カバヤ児童文庫(カバヤじどうぶんこ)は、カバヤ食品工業(現・カバヤ食品)が1952年(昭和27年)から1954年(昭和29年)にかけて展開した、児童向け文学作品を収めた全174作品[1][注釈 1]から成る叢書である。定価10円のキャラメルにおまけとして付けられていた文庫券を集めてカバヤ食品工業に送付することで好きな児童文庫と交換できる仕組みが採用されていた。戦後の娯楽に飢えていた児童の間で人気を博し、世界中の文学作品を学べるという事で学校組織からの推薦などもあったことから、3年間でおよそ2,500万部が刊行された。
名称
本の表紙では第1巻の12冊は「カバヤ児童文庫」、第2巻以降は「児童文庫」となっている。これは配送にあたって郵送料の安い第三種郵便物の認可を得るための対策とされている。一方、国文学者の坪内稔典は、「カ」「バ」「ヤ」「文」「庫」という5枚の文庫券を揃えて本と交換する方式から、当時の児童らからは「カバヤ文庫」の名称で親しまれていたと回顧している。
歴史
1946年12月24日、水飴の製造販売を生業とする林原(現・ナガセヴィータ)を経営していた林原一郎によって、キャラメルの製造販売を行うカバヤ食品工業が設立された[7]。戦後の昭和20年代は「キャラメルの時代」と呼ばれるほどキャラメルメーカーが乱立し、最盛期にはその数は50に達したとされる。各社はシェア獲得のために熾烈な景品(おまけ)合戦を繰り広げ、カバヤはこれに対抗するために1952年、福武興業に勤務していた原敏を宣伝部長のポジションでヘッドハントし、自社キャラメルの販売促進にあたらせた。原は、景品の収集が子供の射幸心を煽るとして学校や保護者から不評であったことを逆手に取り、「子供の教育に良い景品」であればこうした評価を覆すことが出来るのではないかと考えた。京都の日本写真印刷に勤める知人の山下守の勧めもあり、会長の林原に「キャラメルのおまけとして本をつける」という企画骨子を説明すると、林原は即断し、日本写真印刷の株を買い占めたうえで山下をその社長に据え原が動きやすい環境を整えた。原は日本写真印刷と連携してカバヤ児童文化研究所を設立し、キャラメルの「おまけ」としてハードカバー本を提供する取り組みを本格的に開始した。カバヤ児童文化研究所の初代所長には旧岡山藩主の池田隆政が就任した。対象とする書物の選定や表題については企画者の原によって行われた。こうして、「二千万児童に珠玉のような名作を」というキャッチフレーズのもと、「カバヤ児童文庫」が誕生した。
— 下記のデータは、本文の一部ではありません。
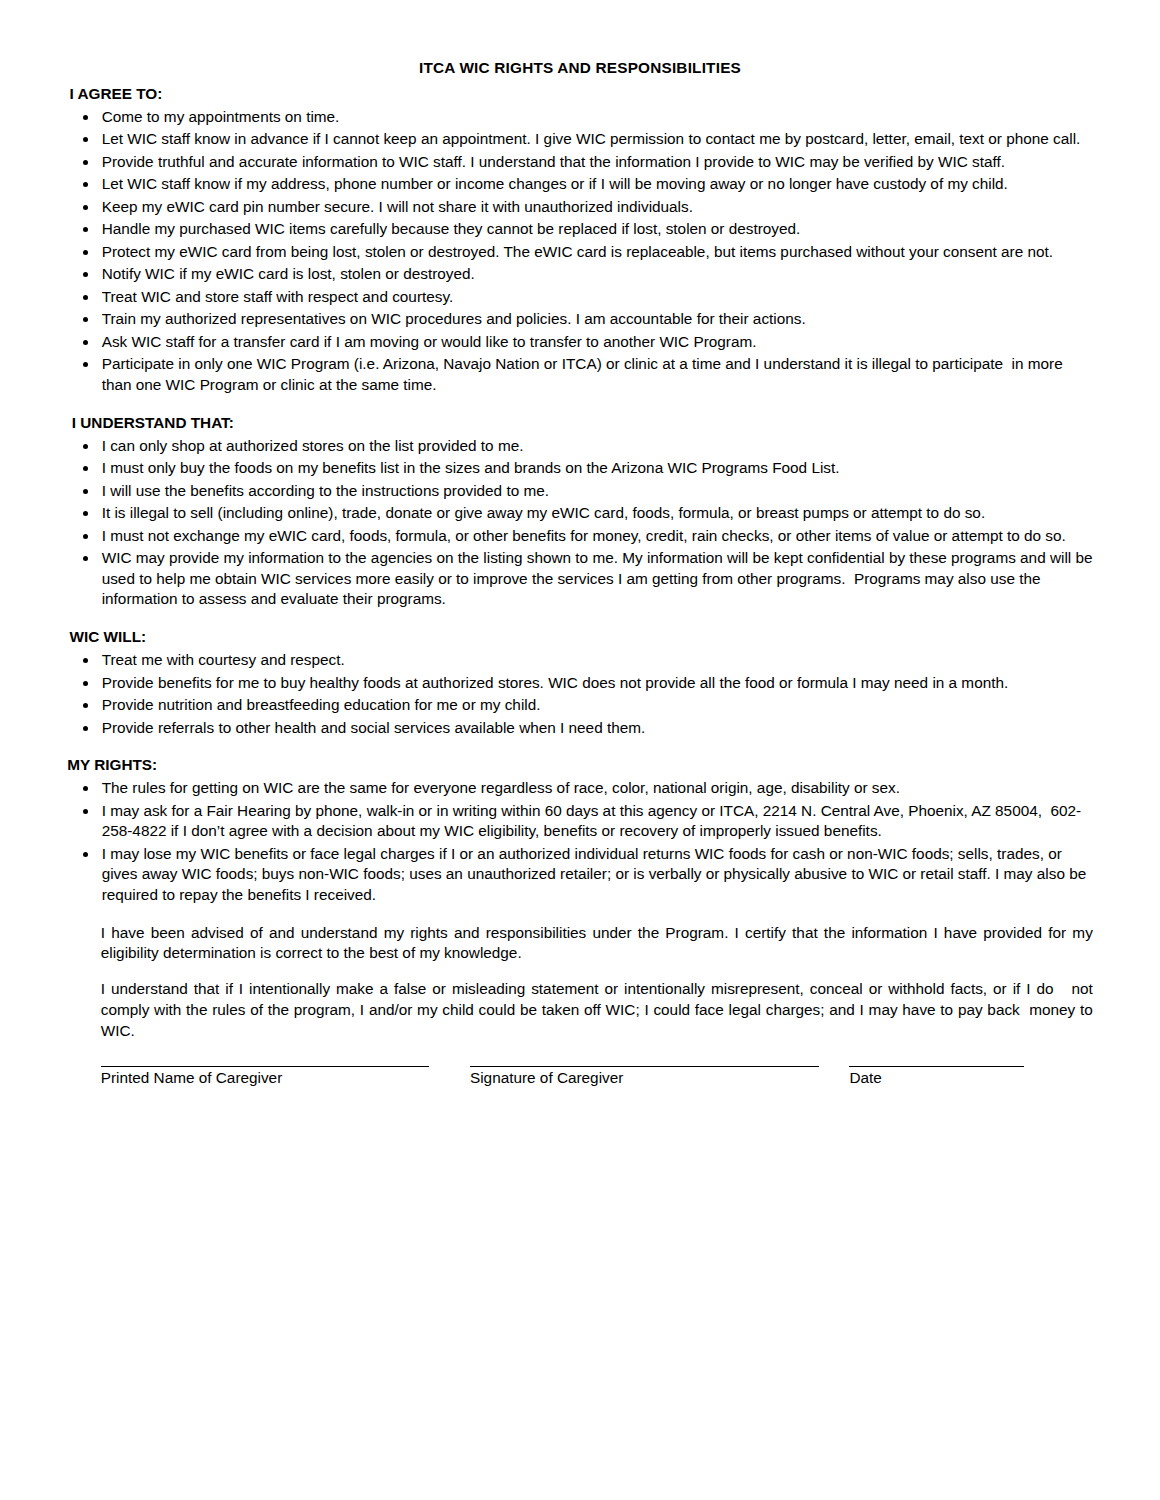ITCA WIC RIGHTS AND RESPONSIBILITIES
I AGREE TO:
Come to my appointments on time.
Let WIC staff know in advance if I cannot keep an appointment. I give WIC permission to contact me by postcard, letter, email, text or phone call.
Provide truthful and accurate information to WIC staff. I understand that the information I provide to WIC may be verified by WIC staff.
Let WIC staff know if my address, phone number or income changes or if I will be moving away or no longer have custody of my child.
Keep my eWIC card pin number secure. I will not share it with unauthorized individuals.
Handle my purchased WIC items carefully because they cannot be replaced if lost, stolen or destroyed.
Protect my eWIC card from being lost, stolen or destroyed. The eWIC card is replaceable, but items purchased without your consent are not.
Notify WIC if my eWIC card is lost, stolen or destroyed.
Treat WIC and store staff with respect and courtesy.
Train my authorized representatives on WIC procedures and policies. I am accountable for their actions.
Ask WIC staff for a transfer card if I am moving or would like to transfer to another WIC Program.
Participate in only one WIC Program (i.e. Arizona, Navajo Nation or ITCA) or clinic at a time and I understand it is illegal to participate in more than one WIC Program or clinic at the same time.
I UNDERSTAND THAT:
I can only shop at authorized stores on the list provided to me.
I must only buy the foods on my benefits list in the sizes and brands on the Arizona WIC Programs Food List.
I will use the benefits according to the instructions provided to me.
It is illegal to sell (including online), trade, donate or give away my eWIC card, foods, formula, or breast pumps or attempt to do so.
I must not exchange my eWIC card, foods, formula, or other benefits for money, credit, rain checks, or other items of value or attempt to do so.
WIC may provide my information to the agencies on the listing shown to me. My information will be kept confidential by these programs and will be used to help me obtain WIC services more easily or to improve the services I am getting from other programs. Programs may also use the information to assess and evaluate their programs.
WIC WILL:
Treat me with courtesy and respect.
Provide benefits for me to buy healthy foods at authorized stores. WIC does not provide all the food or formula I may need in a month.
Provide nutrition and breastfeeding education for me or my child.
Provide referrals to other health and social services available when I need them.
MY RIGHTS:
The rules for getting on WIC are the same for everyone regardless of race, color, national origin, age, disability or sex.
I may ask for a Fair Hearing by phone, walk-in or in writing within 60 days at this agency or ITCA, 2214 N. Central Ave, Phoenix, AZ 85004, 602-258-4822 if I don’t agree with a decision about my WIC eligibility, benefits or recovery of improperly issued benefits.
I may lose my WIC benefits or face legal charges if I or an authorized individual returns WIC foods for cash or non-WIC foods; sells, trades, or gives away WIC foods; buys non-WIC foods; uses an unauthorized retailer; or is verbally or physically abusive to WIC or retail staff. I may also be required to repay the benefits I received.
I have been advised of and understand my rights and responsibilities under the Program. I certify that the information I have provided for my eligibility determination is correct to the best of my knowledge.
I understand that if I intentionally make a false or misleading statement or intentionally misrepresent, conceal or withhold facts, or if I do not comply with the rules of the program, I and/or my child could be taken off WIC; I could face legal charges; and I may have to pay back money to WIC.
| Printed Name of Caregiver | | Signature of Caregiver | | Date | |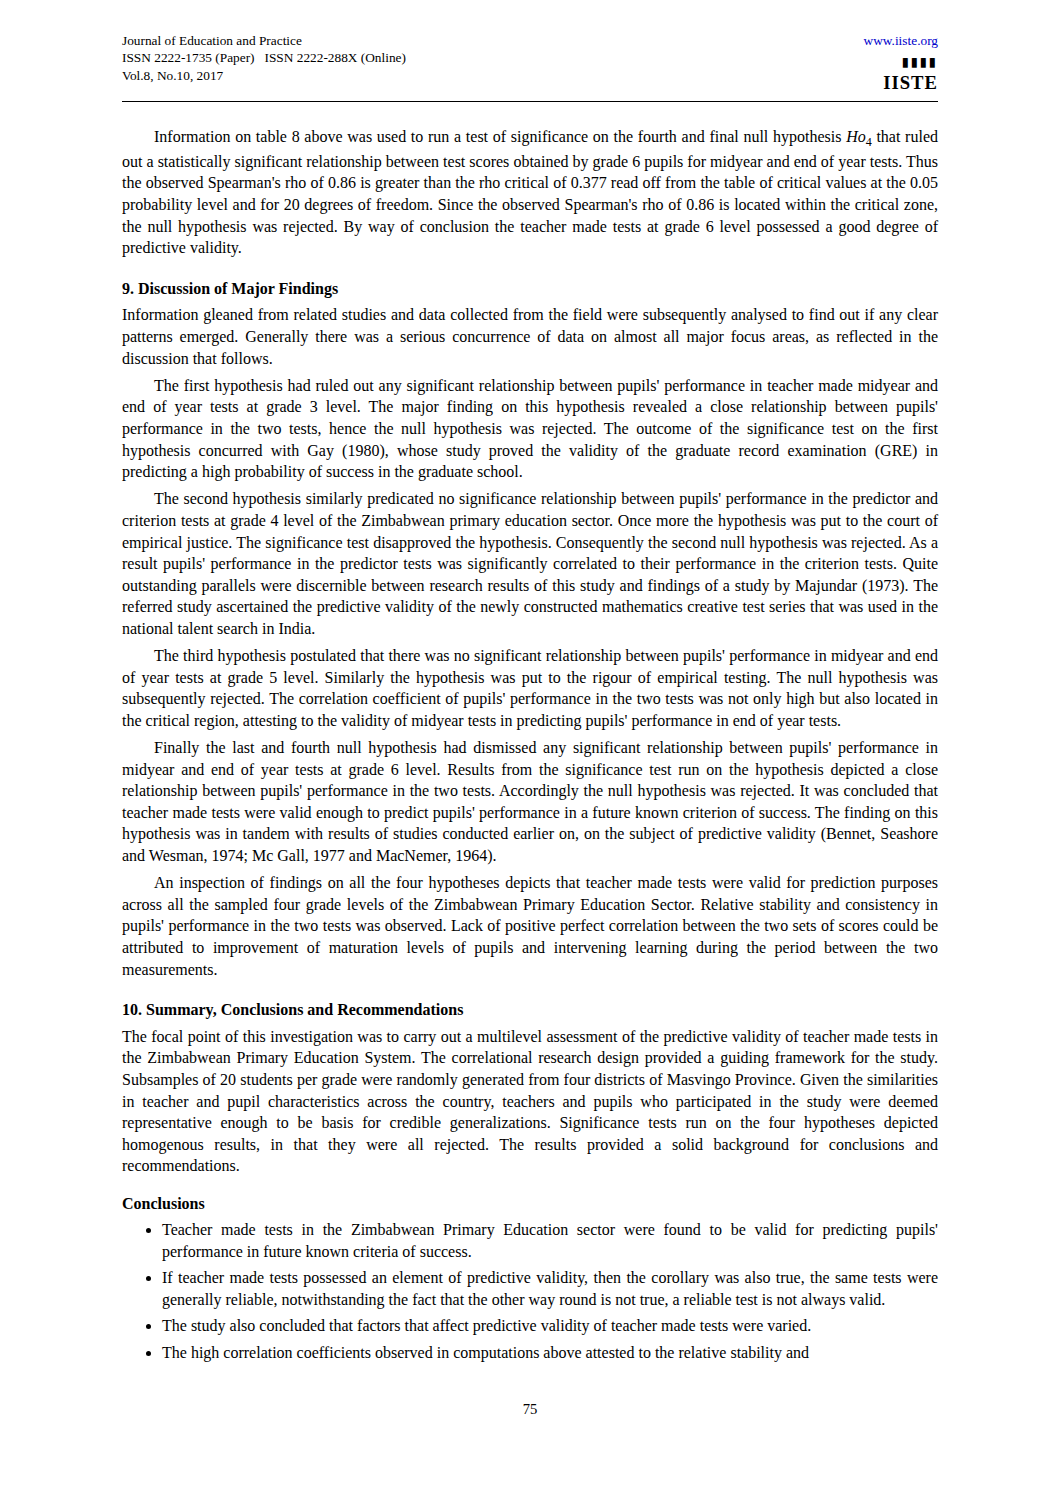Journal of Education and Practice
ISSN 2222-1735 (Paper) ISSN 2222-288X (Online)
Vol.8, No.10, 2017
www.iiste.org
▮▮▮▮ IISTE
Information on table 8 above was used to run a test of significance on the fourth and final null hypothesis Ho4 that ruled out a statistically significant relationship between test scores obtained by grade 6 pupils for midyear and end of year tests. Thus the observed Spearman's rho of 0.86 is greater than the rho critical of 0.377 read off from the table of critical values at the 0.05 probability level and for 20 degrees of freedom. Since the observed Spearman's rho of 0.86 is located within the critical zone, the null hypothesis was rejected. By way of conclusion the teacher made tests at grade 6 level possessed a good degree of predictive validity.
9. Discussion of Major Findings
Information gleaned from related studies and data collected from the field were subsequently analysed to find out if any clear patterns emerged. Generally there was a serious concurrence of data on almost all major focus areas, as reflected in the discussion that follows.
The first hypothesis had ruled out any significant relationship between pupils' performance in teacher made midyear and end of year tests at grade 3 level. The major finding on this hypothesis revealed a close relationship between pupils' performance in the two tests, hence the null hypothesis was rejected. The outcome of the significance test on the first hypothesis concurred with Gay (1980), whose study proved the validity of the graduate record examination (GRE) in predicting a high probability of success in the graduate school.
The second hypothesis similarly predicated no significance relationship between pupils' performance in the predictor and criterion tests at grade 4 level of the Zimbabwean primary education sector. Once more the hypothesis was put to the court of empirical justice. The significance test disapproved the hypothesis. Consequently the second null hypothesis was rejected. As a result pupils' performance in the predictor tests was significantly correlated to their performance in the criterion tests. Quite outstanding parallels were discernible between research results of this study and findings of a study by Majundar (1973). The referred study ascertained the predictive validity of the newly constructed mathematics creative test series that was used in the national talent search in India.
The third hypothesis postulated that there was no significant relationship between pupils' performance in midyear and end of year tests at grade 5 level. Similarly the hypothesis was put to the rigour of empirical testing. The null hypothesis was subsequently rejected. The correlation coefficient of pupils' performance in the two tests was not only high but also located in the critical region, attesting to the validity of midyear tests in predicting pupils' performance in end of year tests.
Finally the last and fourth null hypothesis had dismissed any significant relationship between pupils' performance in midyear and end of year tests at grade 6 level. Results from the significance test run on the hypothesis depicted a close relationship between pupils' performance in the two tests. Accordingly the null hypothesis was rejected. It was concluded that teacher made tests were valid enough to predict pupils' performance in a future known criterion of success. The finding on this hypothesis was in tandem with results of studies conducted earlier on, on the subject of predictive validity (Bennet, Seashore and Wesman, 1974; Mc Gall, 1977 and MacNemer, 1964).
An inspection of findings on all the four hypotheses depicts that teacher made tests were valid for prediction purposes across all the sampled four grade levels of the Zimbabwean Primary Education Sector. Relative stability and consistency in pupils' performance in the two tests was observed. Lack of positive perfect correlation between the two sets of scores could be attributed to improvement of maturation levels of pupils and intervening learning during the period between the two measurements.
10. Summary, Conclusions and Recommendations
The focal point of this investigation was to carry out a multilevel assessment of the predictive validity of teacher made tests in the Zimbabwean Primary Education System. The correlational research design provided a guiding framework for the study. Subsamples of 20 students per grade were randomly generated from four districts of Masvingo Province. Given the similarities in teacher and pupil characteristics across the country, teachers and pupils who participated in the study were deemed representative enough to be basis for credible generalizations. Significance tests run on the four hypotheses depicted homogenous results, in that they were all rejected. The results provided a solid background for conclusions and recommendations.
Conclusions
Teacher made tests in the Zimbabwean Primary Education sector were found to be valid for predicting pupils' performance in future known criteria of success.
If teacher made tests possessed an element of predictive validity, then the corollary was also true, the same tests were generally reliable, notwithstanding the fact that the other way round is not true, a reliable test is not always valid.
The study also concluded that factors that affect predictive validity of teacher made tests were varied.
The high correlation coefficients observed in computations above attested to the relative stability and
75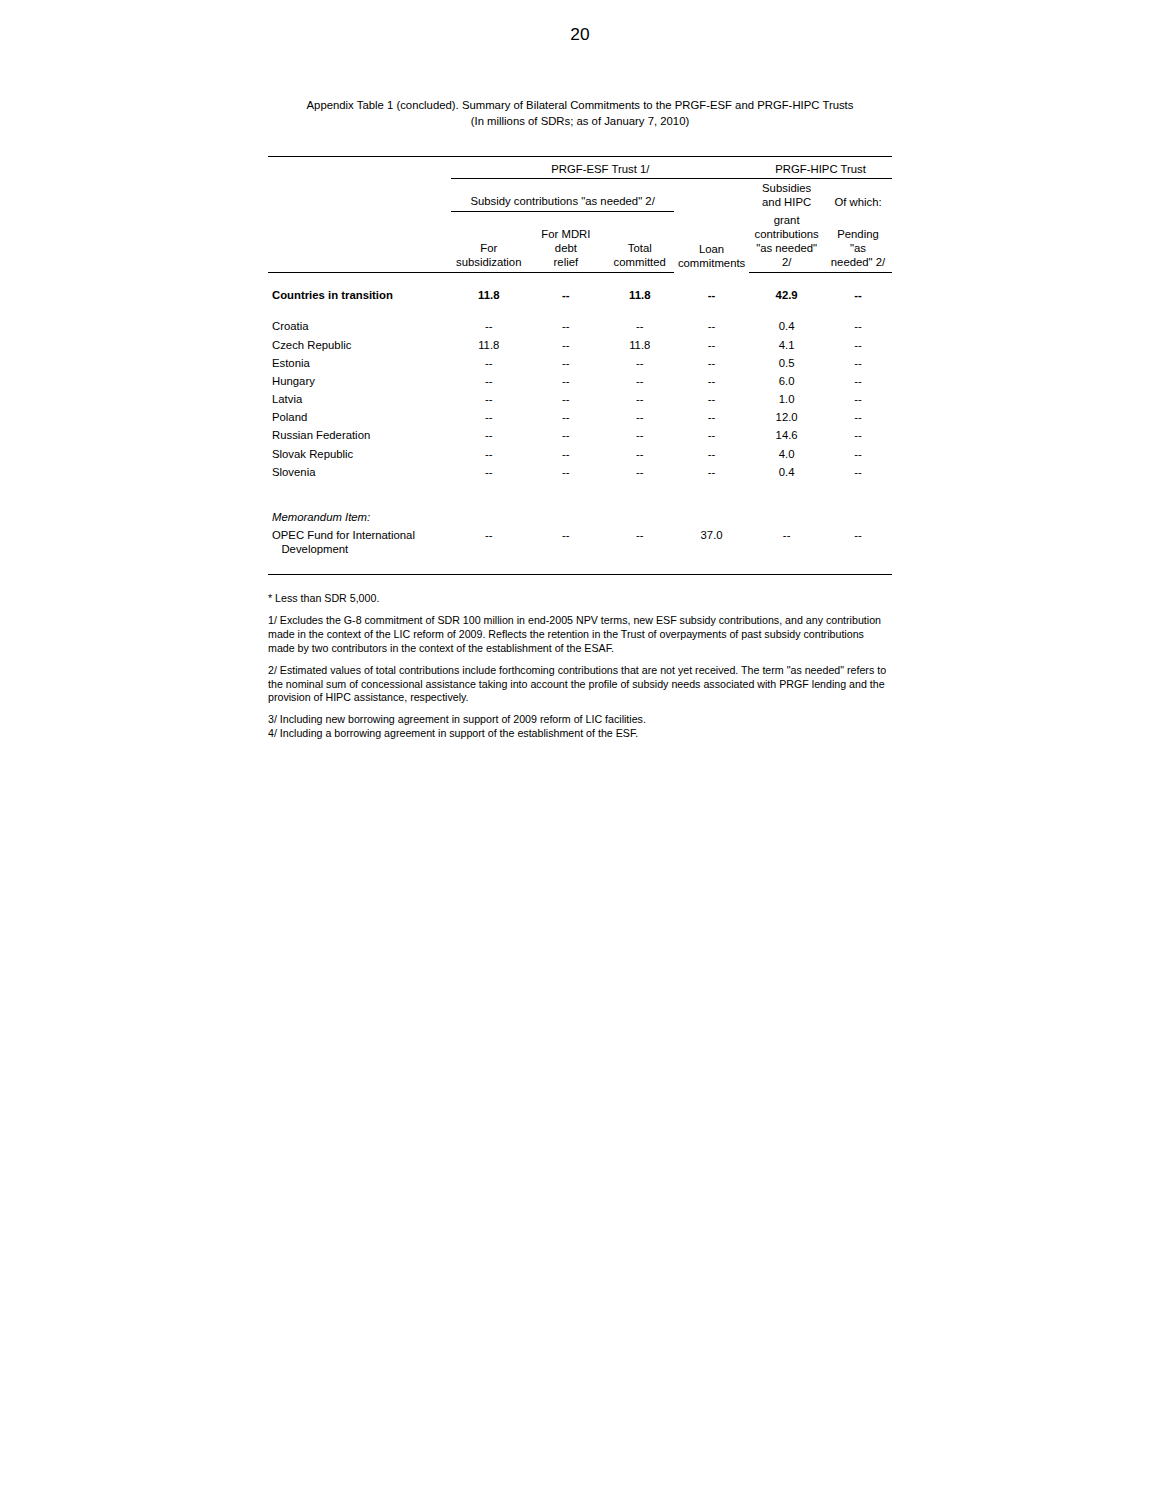20
Appendix Table 1 (concluded). Summary of Bilateral Commitments to the PRGF-ESF and PRGF-HIPC Trusts
(In millions of SDRs; as of January 7, 2010)
| | PRGF-ESF Trust 1/ | PRGF-HIPC Trust |
| | Subsidy contributions "as needed" 2/ | Loan commitments | Subsidies and HIPC | Of which: |
| | For subsidization | For MDRI debt relief | Total committed | grant contributions "as needed" 2/ | Pending "as needed" 2/ |
| Countries in transition | 11.8 | -- | 11.8 | -- | 42.9 | -- |
| Croatia | -- | -- | -- | -- | 0.4 | -- |
| Czech Republic | 11.8 | -- | 11.8 | -- | 4.1 | -- |
| Estonia | -- | -- | -- | -- | 0.5 | -- |
| Hungary | -- | -- | -- | -- | 6.0 | -- |
| Latvia | -- | -- | -- | -- | 1.0 | -- |
| Poland | -- | -- | -- | -- | 12.0 | -- |
| Russian Federation | -- | -- | -- | -- | 14.6 | -- |
| Slovak Republic | -- | -- | -- | -- | 4.0 | -- |
| Slovenia | -- | -- | -- | -- | 0.4 | -- |
| Memorandum Item: | |
| OPEC Fund for International Development | -- | -- | -- | 37.0 | -- | -- |
* Less than SDR 5,000.
1/ Excludes the G-8 commitment of SDR 100 million in end-2005 NPV terms, new ESF subsidy contributions, and any contribution made in the context of the LIC reform of 2009. Reflects the retention in the Trust of overpayments of past subsidy contributions made by two contributors in the context of the establishment of the ESAF.
2/ Estimated values of total contributions include forthcoming contributions that are not yet received. The term "as needed" refers to the nominal sum of concessional assistance taking into account the profile of subsidy needs associated with PRGF lending and the provision of HIPC assistance, respectively.
3/ Including new borrowing agreement in support of 2009 reform of LIC facilities.
4/ Including a borrowing agreement in support of the establishment of the ESF.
調整の結果、おまけとしたB六判125ページのハードカバー本の原価は1冊30円となり、1箱10円のキャラメルでどのようにこの経費をやり繰りするかが問題となった。生産原価を抑えるためにマイクロメートル単位でキャラメルを小さくしたほか、原稿料を抑えるためにオリジナル作品ではなく、著作権の切れた世界の名作文学のリライトで作品を取り揃えた。作画ともに実際の作者は匿名で「カバヤ児童文化研究所」編集という扱いとし、高等学校の教員や京都に住む大学生、大学院生などがアルバイトとして原稿作成をおこなった。同年8月、企画立ち上げから諸準備完了までわずか一か月という期間で最初の『シンデレラひめ』『ピノキオの冒険』が刷り上がった。第1巻第1号となる『シンデレラひめ』には京都大学教授で仏文学者の伊吹武彦による序文(はしがき)が添えられている。各巻の序文の大半は文章原案を原ら編集スタッフが作成し、実際に目を通してもらって直筆署名を貰うという形で制作された。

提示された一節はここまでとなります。